The truth is, this isn’t just a question of going on a long walks on the weekends. Developing the self-confidence and sense of self-worth necessary to be a good companion to oneself is a way towards something more important: Learning how to survive independently. We will all have times in our lives when there is no one to help us, no one who understands, or no one who cares. In those times, we are all we can depend on. In preparation for those days, let us learn to trust in the one who is, after all, closest to us, and let us learn our own powers and limits; they are higher than you might think. In order to do so, we must enter situations that make us uncomfortable. So sit alone at lunch, wear a sweater that your friend thinks is tacky, and skip the history study group tonight. Can’t handle it? Maybe you can convince your friend to do it too…
It seems to me that dependence on others is not a new thing; communities long ago were closely knit and people depended on each other for survival. For example the miller depended on the surrounding farmers for the grain, and the women depended on both the miller and the farmer for the flour to bake their bread. My dad tells me people also got together more with activities like playing cards in the evenings. Videogames have replaced cards in most circles, but they don’t require as much thinking or interaction, and people are more separated when they play them compared to when they play cards. Videogames also seem to mirror a more hectic life. My great-grandparents used to get together on quiet evenings with friends to play cards. Those people you mentioned, I can only guess, are not seeking others’ company in the former, more levelheaded way, but in an almost insecure or anxious way. Not having many quiet evenings doesn’t help that. To those people’s credit though, sometimes it is nice to walk with someone somewhere. People also used to take walks.
And about doing homework together: I don’t get the sense people rely on others for homework. Actually, I have heard often that people think it can slow them down or complicate things working in a group. But it is good to work with others and hear what they think. That will be important to anyone moving into the world, leading it or not. Moderation is the key, which is what it seems you are suggesting.

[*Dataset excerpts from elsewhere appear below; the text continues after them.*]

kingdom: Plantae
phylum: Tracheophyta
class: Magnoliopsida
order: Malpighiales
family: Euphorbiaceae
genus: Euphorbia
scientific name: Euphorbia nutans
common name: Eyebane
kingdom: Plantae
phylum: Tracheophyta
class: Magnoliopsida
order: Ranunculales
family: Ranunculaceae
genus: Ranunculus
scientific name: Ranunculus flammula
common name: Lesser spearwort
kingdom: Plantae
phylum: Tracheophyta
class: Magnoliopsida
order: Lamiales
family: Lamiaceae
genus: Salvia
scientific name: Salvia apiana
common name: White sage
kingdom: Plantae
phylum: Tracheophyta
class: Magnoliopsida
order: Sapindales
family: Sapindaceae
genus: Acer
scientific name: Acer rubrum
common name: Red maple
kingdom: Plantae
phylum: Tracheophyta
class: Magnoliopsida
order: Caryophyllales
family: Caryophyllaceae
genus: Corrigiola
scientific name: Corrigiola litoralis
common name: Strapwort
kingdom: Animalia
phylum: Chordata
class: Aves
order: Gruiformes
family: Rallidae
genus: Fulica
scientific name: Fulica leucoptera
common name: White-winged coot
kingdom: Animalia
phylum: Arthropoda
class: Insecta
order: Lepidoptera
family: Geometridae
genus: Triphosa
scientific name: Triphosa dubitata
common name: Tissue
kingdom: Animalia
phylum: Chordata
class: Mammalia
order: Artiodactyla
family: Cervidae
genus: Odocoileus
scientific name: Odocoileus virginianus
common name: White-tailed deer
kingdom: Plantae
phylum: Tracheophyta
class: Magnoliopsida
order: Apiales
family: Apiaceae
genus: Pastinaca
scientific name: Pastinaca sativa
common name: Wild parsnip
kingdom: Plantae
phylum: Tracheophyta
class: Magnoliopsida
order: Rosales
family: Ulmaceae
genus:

While dependence and interconnectedness are obviously as old as society itself, I find that today, many people (although certainly not all) have an “insecure” and “anxious” EMOTIONAL dependency on other people unrelated to the dependency that exists between the farmer and the miller, to use your example. The farmer may well not have the time, free labor, or access to facilities to grind his own flour, while the miller’s grindstone is useless without the farmer’s business. The farmer and the miller benefit mutually from their dependent relationship, which allows each to survive where they would be unsuccessful on their own. By contrast, the students who think that they need to do homework together (and they do exist) CAN probably do the assignment by themselves (teachers usually assign work with this presumption), but they do not want to, perhaps out of insecurity in their ability or anxiety at being held solely responsible if they fail. Similarly, if someone “needs” company to walk to a salad bar, it is an irrational emotional “need” resulting from some sort of anxiety at being alone at a salad bar, which seems to me to be more than a little ridiculous. These sorts of dependencies hardly seem helpful in the long run, and can be harmful. I am simply encouraging people to examine their own lives for these hindrances, and to consider modifying their behaviors and thought processes in order lessen them.
Moderation,of course,IS key. I am not suggesting that any person should live entirely alone and independently. The ability to cooperate and get along with other people is just as important in a well-adjusted individual as the ability to be self-reliant when necessary.